--- THE TASK ---
Every entry must appear in the answer exactly as written.

--- DATA FOR THE TASK Enclosed Below ---

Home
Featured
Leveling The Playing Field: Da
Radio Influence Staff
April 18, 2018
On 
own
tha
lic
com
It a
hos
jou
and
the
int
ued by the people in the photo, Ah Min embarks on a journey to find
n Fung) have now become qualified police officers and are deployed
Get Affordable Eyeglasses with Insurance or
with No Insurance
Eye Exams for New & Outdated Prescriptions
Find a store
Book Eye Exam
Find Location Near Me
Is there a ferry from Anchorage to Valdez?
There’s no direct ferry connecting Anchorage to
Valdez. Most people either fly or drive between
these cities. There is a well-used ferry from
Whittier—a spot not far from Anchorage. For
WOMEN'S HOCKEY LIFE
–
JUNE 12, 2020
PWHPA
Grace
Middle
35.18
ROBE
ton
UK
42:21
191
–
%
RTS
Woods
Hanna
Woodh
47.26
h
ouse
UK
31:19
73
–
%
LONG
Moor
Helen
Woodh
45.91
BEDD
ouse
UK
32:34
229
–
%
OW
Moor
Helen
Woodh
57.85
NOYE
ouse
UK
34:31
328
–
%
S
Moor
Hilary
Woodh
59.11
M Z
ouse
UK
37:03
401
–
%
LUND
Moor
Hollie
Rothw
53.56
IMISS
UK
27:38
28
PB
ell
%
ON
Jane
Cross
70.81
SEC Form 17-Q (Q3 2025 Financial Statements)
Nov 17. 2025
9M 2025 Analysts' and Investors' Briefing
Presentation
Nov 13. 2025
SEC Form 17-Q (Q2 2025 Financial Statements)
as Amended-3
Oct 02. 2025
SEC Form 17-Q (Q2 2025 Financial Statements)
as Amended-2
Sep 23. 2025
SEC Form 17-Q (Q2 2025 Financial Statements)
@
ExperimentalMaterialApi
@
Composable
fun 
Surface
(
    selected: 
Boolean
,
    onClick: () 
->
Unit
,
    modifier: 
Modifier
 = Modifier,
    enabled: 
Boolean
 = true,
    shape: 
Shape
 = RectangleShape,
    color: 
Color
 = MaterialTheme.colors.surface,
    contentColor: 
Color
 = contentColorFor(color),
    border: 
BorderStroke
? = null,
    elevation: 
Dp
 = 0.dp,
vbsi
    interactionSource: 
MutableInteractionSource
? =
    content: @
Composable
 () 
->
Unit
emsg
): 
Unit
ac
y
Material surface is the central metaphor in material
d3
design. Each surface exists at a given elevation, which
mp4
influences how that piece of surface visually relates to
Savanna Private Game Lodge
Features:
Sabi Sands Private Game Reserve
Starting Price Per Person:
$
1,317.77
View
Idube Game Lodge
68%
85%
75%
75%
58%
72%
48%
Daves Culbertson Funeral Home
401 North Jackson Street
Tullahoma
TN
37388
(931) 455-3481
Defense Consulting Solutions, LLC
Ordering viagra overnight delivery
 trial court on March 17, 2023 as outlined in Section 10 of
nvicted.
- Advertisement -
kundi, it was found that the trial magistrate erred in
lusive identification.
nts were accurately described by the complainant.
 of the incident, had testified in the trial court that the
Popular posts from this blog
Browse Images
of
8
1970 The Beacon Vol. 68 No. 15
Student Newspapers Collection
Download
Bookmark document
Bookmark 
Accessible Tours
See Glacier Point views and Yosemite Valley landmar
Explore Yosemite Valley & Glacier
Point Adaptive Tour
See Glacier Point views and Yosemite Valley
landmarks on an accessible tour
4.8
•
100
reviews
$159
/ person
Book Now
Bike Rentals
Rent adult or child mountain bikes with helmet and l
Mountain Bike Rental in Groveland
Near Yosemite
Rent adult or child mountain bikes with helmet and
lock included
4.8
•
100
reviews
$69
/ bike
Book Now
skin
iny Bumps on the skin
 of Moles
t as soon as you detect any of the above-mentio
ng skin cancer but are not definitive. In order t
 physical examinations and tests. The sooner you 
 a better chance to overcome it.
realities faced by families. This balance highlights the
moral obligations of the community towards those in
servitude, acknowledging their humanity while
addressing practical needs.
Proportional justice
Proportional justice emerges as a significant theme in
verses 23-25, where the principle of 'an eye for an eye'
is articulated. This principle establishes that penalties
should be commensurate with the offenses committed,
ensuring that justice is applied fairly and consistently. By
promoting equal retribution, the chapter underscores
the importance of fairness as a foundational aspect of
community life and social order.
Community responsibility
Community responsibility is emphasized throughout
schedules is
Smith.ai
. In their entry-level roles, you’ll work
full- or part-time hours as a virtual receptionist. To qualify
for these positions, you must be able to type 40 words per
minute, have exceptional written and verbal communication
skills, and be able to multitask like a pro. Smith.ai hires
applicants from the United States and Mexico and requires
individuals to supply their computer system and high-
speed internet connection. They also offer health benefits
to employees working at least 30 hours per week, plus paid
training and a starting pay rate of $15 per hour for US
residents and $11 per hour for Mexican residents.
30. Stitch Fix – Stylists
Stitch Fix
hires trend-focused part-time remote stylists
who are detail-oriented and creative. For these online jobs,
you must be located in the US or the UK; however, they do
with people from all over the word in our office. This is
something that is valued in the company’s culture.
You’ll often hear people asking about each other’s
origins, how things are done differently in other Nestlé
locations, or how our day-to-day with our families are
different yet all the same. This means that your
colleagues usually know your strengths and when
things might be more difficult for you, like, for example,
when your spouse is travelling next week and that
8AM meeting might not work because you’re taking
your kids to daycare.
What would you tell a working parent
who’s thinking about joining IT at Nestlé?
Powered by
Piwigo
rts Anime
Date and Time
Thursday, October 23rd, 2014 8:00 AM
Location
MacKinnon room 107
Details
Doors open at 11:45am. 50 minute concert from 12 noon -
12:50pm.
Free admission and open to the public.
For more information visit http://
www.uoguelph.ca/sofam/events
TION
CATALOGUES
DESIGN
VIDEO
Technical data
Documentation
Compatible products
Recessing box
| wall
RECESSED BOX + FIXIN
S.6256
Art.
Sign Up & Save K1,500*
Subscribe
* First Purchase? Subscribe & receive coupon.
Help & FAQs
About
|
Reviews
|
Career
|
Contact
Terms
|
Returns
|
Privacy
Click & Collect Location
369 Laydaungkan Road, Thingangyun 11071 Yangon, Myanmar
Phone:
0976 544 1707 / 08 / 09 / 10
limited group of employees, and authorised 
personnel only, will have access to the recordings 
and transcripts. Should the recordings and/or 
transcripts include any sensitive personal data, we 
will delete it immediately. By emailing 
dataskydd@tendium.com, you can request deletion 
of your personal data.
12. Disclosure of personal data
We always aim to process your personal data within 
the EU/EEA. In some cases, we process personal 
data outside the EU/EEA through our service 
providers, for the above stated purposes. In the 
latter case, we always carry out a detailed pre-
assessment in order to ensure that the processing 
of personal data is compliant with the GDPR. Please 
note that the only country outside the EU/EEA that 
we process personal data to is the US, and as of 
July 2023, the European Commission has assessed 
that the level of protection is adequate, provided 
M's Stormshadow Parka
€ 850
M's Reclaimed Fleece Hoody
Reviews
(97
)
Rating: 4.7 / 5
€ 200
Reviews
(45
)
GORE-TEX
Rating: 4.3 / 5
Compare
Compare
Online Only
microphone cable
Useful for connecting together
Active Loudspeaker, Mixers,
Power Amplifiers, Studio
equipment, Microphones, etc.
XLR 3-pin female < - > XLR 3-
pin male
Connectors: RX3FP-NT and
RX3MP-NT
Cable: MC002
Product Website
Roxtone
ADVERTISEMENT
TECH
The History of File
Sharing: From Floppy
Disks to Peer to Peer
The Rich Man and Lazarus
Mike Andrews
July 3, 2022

--- End of Enclosed DATA FOR THE TASK ---

--- RESULT ---
Home
Featured
Leveling The Playing Field: Da
Radio Influence Staff
April 18, 2018
On 
own
tha
lic
com
It a
hos
jou
and
the
int
ued by the people in the photo, Ah Min embarks on a journey to find
n Fung) have now become qualified police officers and are deployed
Get Affordable Eyeglasses with Insurance or
with No Insurance
Eye Exams for New & Outdated Prescriptions
Find a store
Book Eye Exam
Find Location Near Me
Is there a ferry from Anchorage to Valdez?
There’s no direct ferry connecting Anchorage to
Valdez. Most people either fly or drive between
these cities. There is a well-used ferry from
Whittier—a spot not far from Anchorage. For
WOMEN'S HOCKEY LIFE
–
JUNE 12, 2020
PWHPA
Grace
Middle
35.18
ROBE
ton
UK
42:21
191
–
%
RTS
Woods
Hanna
Woodh
47.26
h
ouse
UK
31:19
73
–
%
LONG
Moor
Helen
Woodh
45.91
BEDD
ouse
UK
32:34
229
–
%
OW
Moor
Helen
Woodh
57.85
NOYE
ouse
UK
34:31
328
–
%
S
Moor
Hilary
Woodh
59.11
M Z
ouse
UK
37:03
401
–
%
LUND
Moor
Hollie
Rothw
53.56
IMISS
UK
27:38
28
PB
ell
%
ON
Jane
Cross
70.81
SEC Form 17-Q (Q3 2025 Financial Statements)
Nov 17. 2025
9M 2025 Analysts' and Investors' Briefing
Presentation
Nov 13. 2025
SEC Form 17-Q (Q2 2025 Financial Statements)
as Amended-3
Oct 02. 2025
SEC Form 17-Q (Q2 2025 Financial Statements)
as Amended-2
Sep 23. 2025
SEC Form 17-Q (Q2 2025 Financial Statements)
@
ExperimentalMaterialApi
@
Composable
fun 
Surface
(
    selected: 
Boolean
,
    onClick: () 
->
Unit
,
    modifier: 
Modifier
 = Modifier,
    enabled: 
Boolean
 = true,
    shape: 
Shape
 = RectangleShape,
    color: 
Color
 = MaterialTheme.colors.surface,
    contentColor: 
Color
 = contentColorFor(color),
    border: 
BorderStroke
? = null,
    elevation: 
Dp
 = 0.dp,
vbsi
    interactionSource: 
MutableInteractionSource
? =
    content: @
Composable
 () 
->
Unit
emsg
): 
Unit
ac
y
Material surface is the central metaphor in material
d3
design. Each surface exists at a given elevation, which
mp4
influences how that piece of surface visually relates to
Savanna Private Game Lodge
Features:
Sabi Sands Private Game Reserve
Starting Price Per Person:
$
1,317.77
View
Idube Game Lodge
68%
85%
75%
75%
58%
72%
48%
Daves Culbertson Funeral Home
401 North Jackson Street
Tullahoma
TN
37388
(931) 455-3481
Defense Consulting Solutions, LLC
Ordering viagra overnight delivery
 trial court on March 17, 2023 as outlined in Section 10 of
nvicted.
- Advertisement -
kundi, it was found that the trial magistrate erred in
lusive identification.
nts were accurately described by the complainant.
 of the incident, had testified in the trial court that the
Popular posts from this blog
Browse Images
of
8
1970 The Beacon Vol. 68 No. 15
Student Newspapers Collection
Download
Bookmark document
Bookmark 
Accessible Tours
See Glacier Point views and Yosemite Valley landmar
Explore Yosemite Valley & Glacier
Point Adaptive Tour
See Glacier Point views and Yosemite Valley
landmarks on an accessible tour
4.8
•
100
reviews
$159
/ person
Book Now
Bike Rentals
Rent adult or child mountain bikes with helmet and l
Mountain Bike Rental in Groveland
Near Yosemite
Rent adult or child mountain bikes with helmet and
lock included
4.8
•
100
reviews
$69
/ bike
Book Now
skin
iny Bumps on the skin
 of Moles
t as soon as you detect any of the above-mentio
ng skin cancer but are not definitive. In order t
 physical examinations and tests. The sooner you 
 a better chance to overcome it.
realities faced by families. This balance highlights the
moral obligations of the community towards those in
servitude, acknowledging their humanity while
addressing practical needs.
Proportional justice
Proportional justice emerges as a significant theme in
verses 23-25, where the principle of 'an eye for an eye'
is articulated. This principle establishes that penalties
should be commensurate with the offenses committed,
ensuring that justice is applied fairly and consistently. By
promoting equal retribution, the chapter underscores
the importance of fairness as a foundational aspect of
community life and social order.
Community responsibility
Community responsibility is emphasized throughout
schedules is
Smith.ai
. In their entry-level roles, you’ll work
full- or part-time hours as a virtual receptionist. To qualify
for these positions, you must be able to type 40 words per
minute, have exceptional written and verbal communication
skills, and be able to multitask like a pro. Smith.ai hires
applicants from the United States and Mexico and requires
individuals to supply their computer system and high-
speed internet connection. They also offer health benefits
to employees working at least 30 hours per week, plus paid
training and a starting pay rate of $15 per hour for US
residents and $11 per hour for Mexican residents.
30. Stitch Fix – Stylists
Stitch Fix
hires trend-focused part-time remote stylists
who are detail-oriented and creative. For these online jobs,
you must be located in the US or the UK; however, they do
with people from all over the word in our office. This is
something that is valued in the company’s culture.
You’ll often hear people asking about each other’s
origins, how things are done differently in other Nestlé
locations, or how our day-to-day with our families are
different yet all the same. This means that your
colleagues usually know your strengths and when
things might be more difficult for you, like, for example,
when your spouse is travelling next week and that
8AM meeting might not work because you’re taking
your kids to daycare.
What would you tell a working parent
who’s thinking about joining IT at Nestlé?
Powered by
Piwigo
rts Anime
Date and Time
Thursday, October 23rd, 2014 8:00 AM
Location
MacKinnon room 107
Details
Doors open at 11:45am. 50 minute concert from 12 noon -
12:50pm.
Free admission and open to the public.
For more information visit http://
www.uoguelph.ca/sofam/events
TION
CATALOGUES
DESIGN
VIDEO
Technical data
Documentation
Compatible products
Recessing box
| wall
RECESSED BOX + FIXIN
S.6256
Art.
Sign Up & Save K1,500*
Subscribe
* First Purchase? Subscribe & receive coupon.
Help & FAQs
About
|
Reviews
|
Career
|
Contact
Terms
|
Returns
|
Privacy
Click & Collect Location
369 Laydaungkan Road, Thingangyun 11071 Yangon, Myanmar
Phone:
0976 544 1707 / 08 / 09 / 10
limited group of employees, and authorised 
personnel only, will have access to the recordings 
and transcripts. Should the recordings and/or 
transcripts include any sensitive personal data, we 
will delete it immediately. By emailing 
dataskydd@tendium.com, you can request deletion 
of your personal data.
12. Disclosure of personal data
We always aim to process your personal data within 
the EU/EEA. In some cases, we process personal 
data outside the EU/EEA through our service 
providers, for the above stated purposes. In the 
latter case, we always carry out a detailed pre-
assessment in order to ensure that the processing 
of personal data is compliant with the GDPR. Please 
note that the only country outside the EU/EEA that 
we process personal data to is the US, and as of 
July 2023, the European Commission has assessed 
that the level of protection is adequate, provided 
M's Stormshadow Parka
€ 850
M's Reclaimed Fleece Hoody
Reviews
(97
)
Rating: 4.7 / 5
€ 200
Reviews
(45
)
GORE-TEX
Rating: 4.3 / 5
Compare
Compare
Online Only
microphone cable
Useful for connecting together
Active Loudspeaker, Mixers,
Power Amplifiers, Studio
equipment, Microphones, etc.
XLR 3-pin female < - > XLR 3-
pin male
Connectors: RX3FP-NT and
RX3MP-NT
Cable: MC002
Product Website
Roxtone
ADVERTISEMENT
TECH
The History of File
Sharing: From Floppy
Disks to Peer to Peer
The Rich Man and Lazarus
Mike Andrews
July 3, 2022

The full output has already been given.